**Your objective:** A complete and exact copy of the data below is the task.

**Data in this exercise:**
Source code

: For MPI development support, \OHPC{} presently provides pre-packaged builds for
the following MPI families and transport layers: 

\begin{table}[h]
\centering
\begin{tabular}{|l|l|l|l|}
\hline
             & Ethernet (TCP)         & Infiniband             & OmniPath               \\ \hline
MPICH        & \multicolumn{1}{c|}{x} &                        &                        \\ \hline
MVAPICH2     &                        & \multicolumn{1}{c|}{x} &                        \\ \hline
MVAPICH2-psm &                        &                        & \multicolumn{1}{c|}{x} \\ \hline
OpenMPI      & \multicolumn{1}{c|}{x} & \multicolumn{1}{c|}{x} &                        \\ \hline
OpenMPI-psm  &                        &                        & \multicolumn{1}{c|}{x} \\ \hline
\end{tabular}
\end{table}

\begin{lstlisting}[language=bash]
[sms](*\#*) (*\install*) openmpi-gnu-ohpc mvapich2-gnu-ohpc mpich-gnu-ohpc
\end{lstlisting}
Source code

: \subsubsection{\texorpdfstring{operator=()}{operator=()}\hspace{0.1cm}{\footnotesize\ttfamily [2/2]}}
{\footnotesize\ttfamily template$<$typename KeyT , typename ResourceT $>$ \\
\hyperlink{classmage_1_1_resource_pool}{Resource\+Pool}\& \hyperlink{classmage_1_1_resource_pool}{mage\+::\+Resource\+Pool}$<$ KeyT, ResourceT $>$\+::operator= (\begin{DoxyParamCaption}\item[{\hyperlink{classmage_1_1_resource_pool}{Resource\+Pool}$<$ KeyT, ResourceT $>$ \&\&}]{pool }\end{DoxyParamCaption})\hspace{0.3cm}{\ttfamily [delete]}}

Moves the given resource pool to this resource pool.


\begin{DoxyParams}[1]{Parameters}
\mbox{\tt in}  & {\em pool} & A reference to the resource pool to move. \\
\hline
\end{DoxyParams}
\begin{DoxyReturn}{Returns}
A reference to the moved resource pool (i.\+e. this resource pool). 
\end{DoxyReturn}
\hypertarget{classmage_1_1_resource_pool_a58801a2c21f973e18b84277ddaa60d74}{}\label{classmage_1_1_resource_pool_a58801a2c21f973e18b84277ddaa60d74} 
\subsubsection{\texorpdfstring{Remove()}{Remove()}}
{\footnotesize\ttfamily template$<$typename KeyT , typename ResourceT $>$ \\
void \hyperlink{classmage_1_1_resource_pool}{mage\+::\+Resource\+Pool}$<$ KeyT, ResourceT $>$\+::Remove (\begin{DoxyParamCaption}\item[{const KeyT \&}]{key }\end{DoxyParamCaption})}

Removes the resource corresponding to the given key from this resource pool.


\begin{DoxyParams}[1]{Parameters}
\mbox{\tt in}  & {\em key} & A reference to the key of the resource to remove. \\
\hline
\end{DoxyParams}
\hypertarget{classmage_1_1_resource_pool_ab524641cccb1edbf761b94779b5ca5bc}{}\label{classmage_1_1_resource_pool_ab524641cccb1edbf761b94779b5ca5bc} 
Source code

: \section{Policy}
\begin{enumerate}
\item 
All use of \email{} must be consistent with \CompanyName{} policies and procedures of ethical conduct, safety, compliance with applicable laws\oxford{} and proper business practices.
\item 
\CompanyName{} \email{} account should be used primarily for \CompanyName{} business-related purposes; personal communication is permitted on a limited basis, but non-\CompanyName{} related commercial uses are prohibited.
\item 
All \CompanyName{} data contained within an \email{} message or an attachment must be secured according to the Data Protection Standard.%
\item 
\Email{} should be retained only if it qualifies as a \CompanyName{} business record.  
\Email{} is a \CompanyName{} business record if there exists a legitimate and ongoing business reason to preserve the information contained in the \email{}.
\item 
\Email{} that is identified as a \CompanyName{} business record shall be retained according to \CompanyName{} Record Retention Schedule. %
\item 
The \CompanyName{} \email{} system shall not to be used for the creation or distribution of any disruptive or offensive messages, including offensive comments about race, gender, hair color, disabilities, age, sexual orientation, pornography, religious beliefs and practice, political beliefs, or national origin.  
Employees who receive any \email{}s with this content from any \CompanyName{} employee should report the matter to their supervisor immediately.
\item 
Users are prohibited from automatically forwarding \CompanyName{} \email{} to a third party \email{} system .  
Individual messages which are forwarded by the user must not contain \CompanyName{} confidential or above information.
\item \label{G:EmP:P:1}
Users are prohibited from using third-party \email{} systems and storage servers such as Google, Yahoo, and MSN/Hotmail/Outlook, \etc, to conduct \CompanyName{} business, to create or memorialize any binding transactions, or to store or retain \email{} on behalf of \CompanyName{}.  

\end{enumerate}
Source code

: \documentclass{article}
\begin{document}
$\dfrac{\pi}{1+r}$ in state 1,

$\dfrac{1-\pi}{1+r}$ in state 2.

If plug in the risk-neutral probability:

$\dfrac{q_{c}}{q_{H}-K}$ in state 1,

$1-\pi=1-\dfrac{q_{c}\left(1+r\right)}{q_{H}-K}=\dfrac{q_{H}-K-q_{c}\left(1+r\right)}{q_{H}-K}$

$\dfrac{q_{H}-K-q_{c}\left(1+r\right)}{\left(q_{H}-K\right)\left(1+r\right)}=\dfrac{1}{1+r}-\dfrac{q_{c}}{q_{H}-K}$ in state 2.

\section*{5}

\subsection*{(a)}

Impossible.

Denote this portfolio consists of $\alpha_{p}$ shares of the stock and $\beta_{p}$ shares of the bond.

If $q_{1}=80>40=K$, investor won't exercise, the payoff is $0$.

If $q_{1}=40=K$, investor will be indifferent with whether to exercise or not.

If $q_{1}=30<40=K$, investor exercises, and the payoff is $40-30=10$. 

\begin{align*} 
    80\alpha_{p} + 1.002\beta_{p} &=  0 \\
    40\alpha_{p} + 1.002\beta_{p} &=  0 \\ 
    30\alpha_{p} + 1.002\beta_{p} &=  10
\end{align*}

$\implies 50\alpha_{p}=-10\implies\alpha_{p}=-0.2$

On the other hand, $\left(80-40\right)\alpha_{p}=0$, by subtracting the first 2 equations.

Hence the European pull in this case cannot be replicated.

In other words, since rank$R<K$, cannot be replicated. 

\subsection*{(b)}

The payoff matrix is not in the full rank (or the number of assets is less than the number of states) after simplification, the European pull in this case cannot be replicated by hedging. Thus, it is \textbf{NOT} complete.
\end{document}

**Response:**
Source code

: For MPI development support, \OHPC{} presently provides pre-packaged builds for
the following MPI families and transport layers: 

\begin{table}[h]
\centering
\begin{tabular}{|l|l|l|l|}
\hline
             & Ethernet (TCP)         & Infiniband             & OmniPath               \\ \hline
MPICH        & \multicolumn{1}{c|}{x} &                        &                        \\ \hline
MVAPICH2     &                        & \multicolumn{1}{c|}{x} &                        \\ \hline
MVAPICH2-psm &                        &                        & \multicolumn{1}{c|}{x} \\ \hline
OpenMPI      & \multicolumn{1}{c|}{x} & \multicolumn{1}{c|}{x} &                        \\ \hline
OpenMPI-psm  &                        &                        & \multicolumn{1}{c|}{x} \\ \hline
\end{tabular}
\end{table}

\begin{lstlisting}[language=bash]
[sms](*\#*) (*\install*) openmpi-gnu-ohpc mvapich2-gnu-ohpc mpich-gnu-ohpc
\end{lstlisting}
Source code

: \subsubsection{\texorpdfstring{operator=()}{operator=()}\hspace{0.1cm}{\footnotesize\ttfamily [2/2]}}
{\footnotesize\ttfamily template$<$typename KeyT , typename ResourceT $>$ \\
\hyperlink{classmage_1_1_resource_pool}{Resource\+Pool}\& \hyperlink{classmage_1_1_resource_pool}{mage\+::\+Resource\+Pool}$<$ KeyT, ResourceT $>$\+::operator= (\begin{DoxyParamCaption}\item[{\hyperlink{classmage_1_1_resource_pool}{Resource\+Pool}$<$ KeyT, ResourceT $>$ \&\&}]{pool }\end{DoxyParamCaption})\hspace{0.3cm}{\ttfamily [delete]}}

Moves the given resource pool to this resource pool.


\begin{DoxyParams}[1]{Parameters}
\mbox{\tt in}  & {\em pool} & A reference to the resource pool to move. \\
\hline
\end{DoxyParams}
\begin{DoxyReturn}{Returns}
A reference to the moved resource pool (i.\+e. this resource pool). 
\end{DoxyReturn}
\hypertarget{classmage_1_1_resource_pool_a58801a2c21f973e18b84277ddaa60d74}{}\label{classmage_1_1_resource_pool_a58801a2c21f973e18b84277ddaa60d74} 
\subsubsection{\texorpdfstring{Remove()}{Remove()}}
{\footnotesize\ttfamily template$<$typename KeyT , typename ResourceT $>$ \\
void \hyperlink{classmage_1_1_resource_pool}{mage\+::\+Resource\+Pool}$<$ KeyT, ResourceT $>$\+::Remove (\begin{DoxyParamCaption}\item[{const KeyT \&}]{key }\end{DoxyParamCaption})}

Removes the resource corresponding to the given key from this resource pool.


\begin{DoxyParams}[1]{Parameters}
\mbox{\tt in}  & {\em key} & A reference to the key of the resource to remove. \\
\hline
\end{DoxyParams}
\hypertarget{classmage_1_1_resource_pool_ab524641cccb1edbf761b94779b5ca5bc}{}\label{classmage_1_1_resource_pool_ab524641cccb1edbf761b94779b5ca5bc} 
Source code

: \section{Policy}
\begin{enumerate}
\item 
All use of \email{} must be consistent with \CompanyName{} policies and procedures of ethical conduct, safety, compliance with applicable laws\oxford{} and proper business practices.
\item 
\CompanyName{} \email{} account should be used primarily for \CompanyName{} business-related purposes; personal communication is permitted on a limited basis, but non-\CompanyName{} related commercial uses are prohibited.
\item 
All \CompanyName{} data contained within an \email{} message or an attachment must be secured according to the Data Protection Standard.%
\item 
\Email{} should be retained only if it qualifies as a \CompanyName{} business record.  
\Email{} is a \CompanyName{} business record if there exists a legitimate and ongoing business reason to preserve the information contained in the \email{}.
\item 
\Email{} that is identified as a \CompanyName{} business record shall be retained according to \CompanyName{} Record Retention Schedule. %
\item 
The \CompanyName{} \email{} system shall not to be used for the creation or distribution of any disruptive or offensive messages, including offensive comments about race, gender, hair color, disabilities, age, sexual orientation, pornography, religious beliefs and practice, political beliefs, or national origin.  
Employees who receive any \email{}s with this content from any \CompanyName{} employee should report the matter to their supervisor immediately.
\item 
Users are prohibited from automatically forwarding \CompanyName{} \email{} to a third party \email{} system .  
Individual messages which are forwarded by the user must not contain \CompanyName{} confidential or above information.
\item \label{G:EmP:P:1}
Users are prohibited from using third-party \email{} systems and storage servers such as Google, Yahoo, and MSN/Hotmail/Outlook, \etc, to conduct \CompanyName{} business, to create or memorialize any binding transactions, or to store or retain \email{} on behalf of \CompanyName{}.  

\end{enumerate}
Source code

: \documentclass{article}
\begin{document}
$\dfrac{\pi}{1+r}$ in state 1,

$\dfrac{1-\pi}{1+r}$ in state 2.

If plug in the risk-neutral probability:

$\dfrac{q_{c}}{q_{H}-K}$ in state 1,

$1-\pi=1-\dfrac{q_{c}\left(1+r\right)}{q_{H}-K}=\dfrac{q_{H}-K-q_{c}\left(1+r\right)}{q_{H}-K}$

$\dfrac{q_{H}-K-q_{c}\left(1+r\right)}{\left(q_{H}-K\right)\left(1+r\right)}=\dfrac{1}{1+r}-\dfrac{q_{c}}{q_{H}-K}$ in state 2.

\section*{5}

\subsection*{(a)}

Impossible.

Denote this portfolio consists of $\alpha_{p}$ shares of the stock and $\beta_{p}$ shares of the bond.

If $q_{1}=80>40=K$, investor won't exercise, the payoff is $0$.

If $q_{1}=40=K$, investor will be indifferent with whether to exercise or not.

If $q_{1}=30<40=K$, investor exercises, and the payoff is $40-30=10$. 

\begin{align*} 
    80\alpha_{p} + 1.002\beta_{p} &=  0 \\
    40\alpha_{p} + 1.002\beta_{p} &=  0 \\ 
    30\alpha_{p} + 1.002\beta_{p} &=  10
\end{align*}

$\implies 50\alpha_{p}=-10\implies\alpha_{p}=-0.2$

On the other hand, $\left(80-40\right)\alpha_{p}=0$, by subtracting the first 2 equations.

Hence the European pull in this case cannot be replicated.

In other words, since rank$R<K$, cannot be replicated. 

\subsection*{(b)}

The payoff matrix is not in the full rank (or the number of assets is less than the number of states) after simplification, the European pull in this case cannot be replicated by hedging. Thus, it is \textbf{NOT} complete.
\end{document}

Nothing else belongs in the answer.